##### Testo del documento #####
Dopo Nizza. Questa nuova forma di terrore totale si manifesta come
castigo o rappresaglia contro un «comportamento generale», senza altri
dettagli, dei paesi occidentali
Aveva preparato tutto nei
dettagli. Chiuso il conto in banca. Venduto l’automobile. Evitato qualunque
contatto con l’organizzazione. Niente riunioni sospette. Niente preghiere. Si
era procurato l’arma fatale senza che nessuno potesse sospettare l’uso che intendeva
farne. L’aveva messa in un luogo sicuro. Aveva aspettato e aspettato.
Giunta la data stabilita, ha fatto una prova. È passato e ripassato lungo il
futuro itinerario di sangue. Ha studiato gli ostacoli. Ha immaginato il modo di
superarli. Arrivato il momento, ha messo in moto il camion della morte.
L’inaudita
bestialità dell’attentato di Nizza del 14 luglio si aggiunge ad altri recenti
massacri jihadisti, in particolare a Orlando (49morti) e Istanbul (43 morti), e
obbliga a interrogarsi ancora una volta su questa forma di violenza politica
chiamata terrorismo. In questo caso, per la verità, si dovrebbe parlare di
«iper-terrorismo», per indicare il fatto che non è come prima. È stata valicata
una soglia impensabile, inconcepibile. L’aggressione è di una dimensione tale
da non assomigliare a niente di già noto. Al punto che non si sa come
chiamarla. Attentato? Attacco? Atto di guerra? È come se i confini della
violenza fossero stati cancellati. E non si potrà tornare indietro. Tutti sanno
che questi crimini inaugurali si riprodurranno.
Certo
in altri luoghi, e in circostante diverse, ma si ripeteranno. La storia dei
conflitti insegna che, quando fa la sua comparsa una nuova arma, questa sarà
usata, per quanto mostruosi siano i suoi effetti. Qualcun altro, di nuovo, da
qualche parte, lancerà a folle velocità un camion di 19 tonnellate contro una
massa di persone innocenti.
Soprattutto perché questo muovo terrorismo ha, fra i propri obiettivi, quello
di colpire le menti, di sconvolgere le coscienze. È un terrorismo brutale e
globale. Globale nell’organizzazione, ma anche nel percorso e negli obiettivi.
Non rivendica nulla di preciso. Né l’indipendenza di un territorio, né concrete
concessioni politiche, né l’instaurazione di un tipo particolare di regime.
##### Estratto dei dati #####
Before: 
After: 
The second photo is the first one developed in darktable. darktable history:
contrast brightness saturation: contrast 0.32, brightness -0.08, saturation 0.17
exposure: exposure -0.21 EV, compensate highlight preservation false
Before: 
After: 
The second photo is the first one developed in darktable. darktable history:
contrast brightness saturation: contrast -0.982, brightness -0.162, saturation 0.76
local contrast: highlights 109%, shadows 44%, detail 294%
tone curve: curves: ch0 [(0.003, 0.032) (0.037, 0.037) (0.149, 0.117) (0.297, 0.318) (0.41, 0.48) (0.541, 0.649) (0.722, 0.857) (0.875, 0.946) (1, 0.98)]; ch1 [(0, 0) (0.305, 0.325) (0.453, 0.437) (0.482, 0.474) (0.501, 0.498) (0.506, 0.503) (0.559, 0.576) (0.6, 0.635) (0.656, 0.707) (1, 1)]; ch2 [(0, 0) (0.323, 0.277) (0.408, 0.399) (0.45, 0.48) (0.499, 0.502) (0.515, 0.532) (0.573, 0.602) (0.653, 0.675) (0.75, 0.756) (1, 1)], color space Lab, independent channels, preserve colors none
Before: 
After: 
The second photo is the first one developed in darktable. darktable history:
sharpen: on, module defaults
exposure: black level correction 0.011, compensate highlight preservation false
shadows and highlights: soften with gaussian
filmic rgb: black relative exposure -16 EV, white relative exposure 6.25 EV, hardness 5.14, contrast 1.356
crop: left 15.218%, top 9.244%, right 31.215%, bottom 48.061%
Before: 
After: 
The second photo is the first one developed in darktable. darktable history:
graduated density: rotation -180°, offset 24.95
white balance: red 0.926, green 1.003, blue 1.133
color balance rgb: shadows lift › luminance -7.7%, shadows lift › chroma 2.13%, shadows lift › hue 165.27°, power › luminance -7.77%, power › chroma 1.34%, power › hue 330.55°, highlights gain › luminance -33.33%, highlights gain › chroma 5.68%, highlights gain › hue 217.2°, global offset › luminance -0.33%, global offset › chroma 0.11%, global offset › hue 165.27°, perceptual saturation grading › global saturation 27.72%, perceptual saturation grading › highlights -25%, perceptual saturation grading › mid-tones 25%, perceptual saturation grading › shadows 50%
#####
■ **Cosa farai**:
- A) Spiega perché, secondo l'articolo sull'attentato di Nizza, crimini di questo tipo si ripeteranno. Rispondi in una, due o tre frasi.
- B) Per ciascuna affermazione indica se concorda con l'articolo sull'attentato di Nizza, rispondendo sì o no e citando le parole decisive del testo: (i) chi ha preparato l'attentato aveva venduto l'automobile; (ii) il nuovo terrorismo rivendica l'indipendenza di un territorio; (iii) chi ha preparato l'attentato partecipava a riunioni con l'organizzazione.

■ **Risposte attese**:
- A) La storia dei conflitti insegna che, quando compare una nuova arma, questa verrà usata, per quanto mostruosi siano i suoi effetti. Inoltre questo nuovo terrorismo si propone di colpire le menti e sconvolgere le coscienze.

- B)
(i) Sì: «Venduto l’automobile.»
(ii) No: «Non rivendica nulla di preciso. Né l’indipendenza di un territorio»
(iii) No: «Evitato qualunque contatto con l’organizzazione. Niente riunioni sospette.»